The current protocol requires storing 3f+2b+1 of these map objects to maintain the value of the mapping from the Anchor Object to its current Version Object. The value f is the anticipated number of unavailable objects in the set of objects maintaining the map. The value b is the anticipated number of byzantine objects in the set of objects maintaining the map.
Note that the number of objects necessary to maintain the value of the AObject to VObject map dictates the smallest possible Celeste system. For example, specifying a value of 1 for both f and b necessitates a system with at least 6 unique nodes.

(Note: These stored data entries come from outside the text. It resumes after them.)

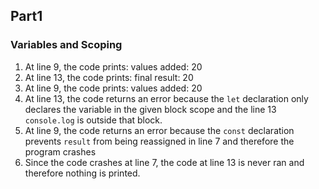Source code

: ## Part1
### Variables and Scoping
1. At line 9, the code prints: values added:  20
2. At line 13, the code prints: final result:  20
3. At line 9, the code prints: values added:  20
4. At line 13, the code returns an error because the `let` declaration only declares the variable in the given block scope and the line 13 `console.log` is outside that block.
5. At line 9, the code returns an error because the `const` declaration prevents `result` from being reassigned in line 7 and therefore the program crashes
6. Since the code crashes at line 7, the code at line 13 is never ran and therefore nothing is printed.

There are many directions for extensions and improvements to the schemes related to replication, information dispersion and so forth. If you have ideas or wish to further the discussion please post your thoughts on the forums.
Examples
The examples below are illustrative.
Command Line Interfaces
By convention, all of the command line interfaces take a single string as the specification for the replication parameters.
Here are a few examples:
$ celestesh create-file celestesh-id myPass celestesh-ns nspw celestesh-file \ celestesh-Owner celestesh-Group deleteMe \ 'AObject.Replication.Store=3;VObject.Replication.Store=3;BObject.Replication.Store=3' \ 8388608 86400
$ celestefs --id meMyselfAndI --password plugh \ --replication 'AObject.Replication.Store=3;VObject.Replication.Store=3;BObject.Replication.Store=3' \ create /celestefs-example/fubar
Java Interfaces
The string containing the replication parameters is supplied to the CreateFileOperation object constructor. For example, client-side code analagous to the celestesh example above is:
DOLRObjectId nameSpaceId = new DOLRObjectId_("celestesh-ns".getBytes()); DOLRObjectId fileId = new DOLRObjectId_("celestesh-ns".getBytes()); CreateFileOperation operation = new CreateFileOperation( new DOLRObjectId_("celestesh-id".getBytes()), nameSpaceId, fileId, new DOLRObjectId_((nameSpaceId.toString() + fileId.toString() + "deleteMe").getBytes()).getObjectId(), 86400, 8388608, "AObject.Replication.Store=3;VObject.Replication.Store=3;BObject.Replication.Store=3", new ClientMetaData(), new DOLRObjectId_("celestesh-Owner".getBytes()), new DOLRObjectId_("celestesh-Group".getBytes()), (CelesteACL) null, true);